Conditions Are Always Neutral

Question

On pg 254 of the Essence of the Bhagavad Gita, Yoganandaji is quoted: "Conditions are always neutral ... They only appear good or bad, joyful or sad, fortunate or unfortunate owing to the positive or negative attitudes [and expectations] of the mind." Could you please explain this quotation? How are conditions which produce suffering, like illness, neutral? Similarly, how are conditions like the meditative state where we experience joy, peace, even bliss neutral?

—Sameera, India

Answer

Dear Friend,

In the deepest recesses of the human mind (and the cosmic mind behind all things), bliss is the only reality. The unceasing flux of pleasure and pain and all the pairs of opposites necessarily means they are conditional states of being. Just as scratching a mosquito bite can feel both pleasurable and painful, the conclusion that one sensation is pleasurable and another painful is determined by the response of the lower mind (ego) to the sensation.

Saints and masters have continually demonstrated the power to rise above pain (and pleasure). The Spirit is victorious over all conditional states, whether objective or subjective. Meditation, more than any other single tool, can re-direct our self-identification from the body and ego-mind to our eternal, ever-blissful, ever unconditioned Self. It is in the Self, therefore that we are above suffering.

Buddha demonstrated this. Jesus did so on the cross (when he forgave his tormentors). Yogananda gave several demonstrations of being pain-free in the midst of the body’s obvious injury or pain. Our teacher, Swami Kriyananda, used to test himself by never taking Novocaine when he went to the dentist (which was frequently owing to childhood deprivation).

I know what I am saying sounds extreme to the average person but many adepts have demonstrated “mind over matter.” Great saints have raised the dead or resurrected their own bodies from the ether of atoms to appear to a disciple.

And yes, even the joy of meditation is something we should accept with equanimity for we cannot know how long or deep it will last. Every great saint attests to the “dark night of the soul (ego, actually)” wherein at some point, usually right before samadhi or enlightenment, the inner light of divine consolations are removed as the final test of faith. If at the point of what seems like utter destruction of one’s consciousness one remains steadfastly conscious and in surrender to God, the test will be passed and the light returns.

So, YES! I am not saying this is easy to do but it IS worthwhile to live in this way and with this expectation of our own transcendent, ever-blissful nature as our true reality.
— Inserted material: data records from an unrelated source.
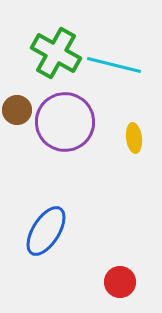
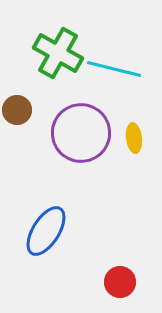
green cross: moved 2 px right
cyan line: moved 4 px down
purple circle: moved 16 px right, 11 px down
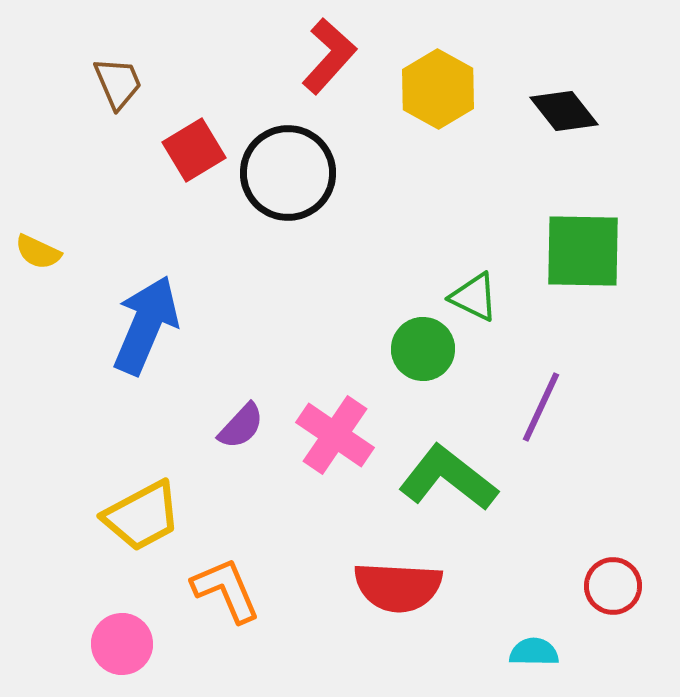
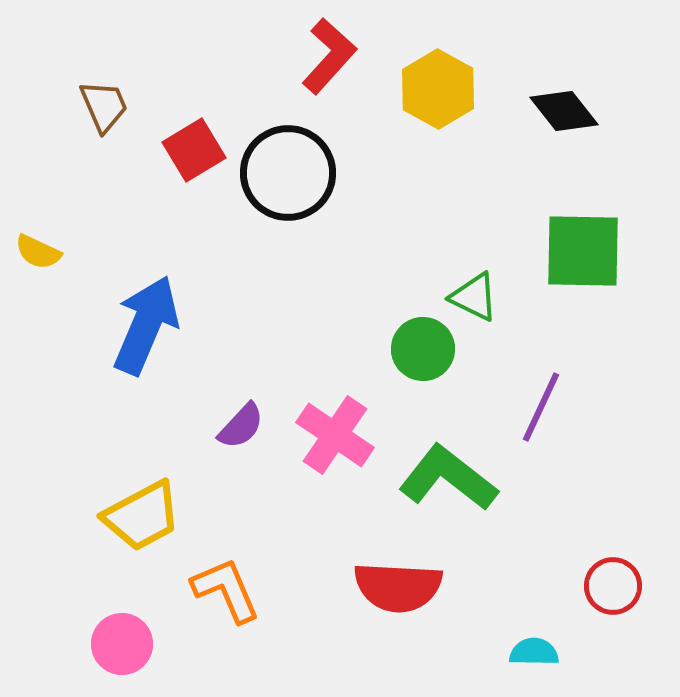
brown trapezoid: moved 14 px left, 23 px down
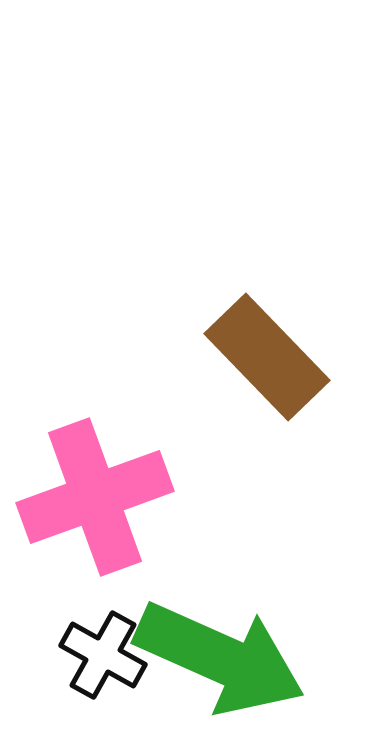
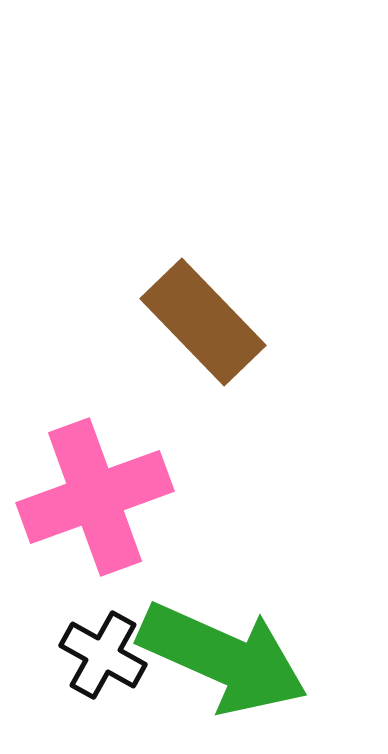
brown rectangle: moved 64 px left, 35 px up
green arrow: moved 3 px right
Is it not true that when you have a cold or illness or are injured (or are poor, despised, rejected) that we know intuitively that such conditions are foreign to us and (should be) but temporary? Do we not reject pain (and are suspicious of pleasure) as a lasting, permanent reality?

At the same time, we also feel that pain (or pleasure) will, from that point forward, be our permanent reality? We go back and forth, in other words, in our response to these high and low states. “Fiat lux” All is flux! Cling to God; cling to the soul’s blissful nature! God alone as one great saint would put it: God alone!

Chant with the Adi Shankyacharya: “I am free, I am free, blissful Spirit I am HE!”